The Supreme Court released on Friday the results of the 2004 Bar examinations where 1,659 (31.6 percent) out of the 5,249 examinees passed. It conducts the Bar examinations every year based on a provision in the Constitution granting it the power to promulgate rules governing admission to the practice of law.
Instead of the Bar examinations, Miriam proposed the taking of a National Law School Aptitude Test (NLSAT) and a one-year legal internship as pre-requisites for admission in the study and practice of law.
"By introducing a NLSAT, it will be possible to better evaluate the verbal, writing, analytical proficiency, and reading comprehension skills of prospective law students," she explained.
Miriam said the NLSAT will be similar to the National Medical Admission Test (NMAT) for aspiring medicine students in that passing the NLSAT will be a requirement.
The lady senator from Iloilo is a former trial court judge and a former law professor at the University of the Philippines (UP).
"The Bar exams is not the best gauge of one’s aptitude to practice law because it fails to test the skills needed in the legal profession. It does not focus on the full spectrum of legal knowledge," Miriam said.
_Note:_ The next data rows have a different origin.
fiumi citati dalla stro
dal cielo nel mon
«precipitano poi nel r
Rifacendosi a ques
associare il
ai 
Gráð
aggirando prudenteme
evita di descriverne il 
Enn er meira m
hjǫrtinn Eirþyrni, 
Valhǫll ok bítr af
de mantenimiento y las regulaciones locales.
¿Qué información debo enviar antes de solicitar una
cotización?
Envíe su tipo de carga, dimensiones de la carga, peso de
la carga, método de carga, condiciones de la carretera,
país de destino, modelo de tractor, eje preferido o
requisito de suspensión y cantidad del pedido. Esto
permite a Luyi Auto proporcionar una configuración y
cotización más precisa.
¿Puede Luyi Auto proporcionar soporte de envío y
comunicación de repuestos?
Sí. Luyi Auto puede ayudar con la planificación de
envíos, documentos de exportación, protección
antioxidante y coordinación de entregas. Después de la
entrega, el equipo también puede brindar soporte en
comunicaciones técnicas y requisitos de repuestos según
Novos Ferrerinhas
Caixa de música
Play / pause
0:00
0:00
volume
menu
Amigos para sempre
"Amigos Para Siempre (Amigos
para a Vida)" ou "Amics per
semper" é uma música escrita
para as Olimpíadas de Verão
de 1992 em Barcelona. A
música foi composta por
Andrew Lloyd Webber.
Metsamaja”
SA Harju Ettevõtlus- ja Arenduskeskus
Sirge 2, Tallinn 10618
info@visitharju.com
In batting for the abolition of Bar examinations, Santiago cited a recent study entitled "Survey of the Legal Profession" by former UP College of Law Dean Merlin Magallona and lawyer Manuel Flores Bonifacio which showed that a sizable number of lawyers think the Bar examinations is not a good index of legal competence for the following reasons:
1. Passing the Bar is not an absolute guarantee of successful practice of law.
2. The Bar examinations is a test of memory and not of competence.
3. Examinees are expected to know everything at one time.
4. Passing the Bar is a matter of chance and luck.
5. The Bar examination is just one index of legal competence, and other factors should be considered.
6. Actual practice of law is the best index of legal competence.
Miriam cited Bar examination statistics which showed that of the more than 5,000 law graduates who take the Bar each year, only 20 percent to 30 percent examinees actually pass the Bar.
She noted the very low percentage of examinees who passed the bar in the past five years: 20.71 percent in 2003; 19.68 percent in 2002; 32.89 percent in 2001; 20.84 percent in 2000; and 16.59 percent in 1999.
"A significant number of examinees who take the bar each year have already taken the examinations once, twice, even thrice in the past and flunked," she said.
If any testing should be done for admission to the practice of law, Miriam said aspiring students should take it before they enter law school and not after graduation.
"Put yourself in the shoes of someone who attended law school for four years of his life, took the bar gazillion times, and never passed it because he just did not have the intellectual aptitude for it. It is better to know early one that the legal profession is not for you, than to spend four years of your life studying law and never become a lawyer," she explained.
The one-year legal internship program, on the other hand, will enable aspiring lawyers to have the practical education, skills, and knowledge necessary to represent clients, she said.
"More so, they will be aware of the myriad of problems that confront the justice system in the country," she added.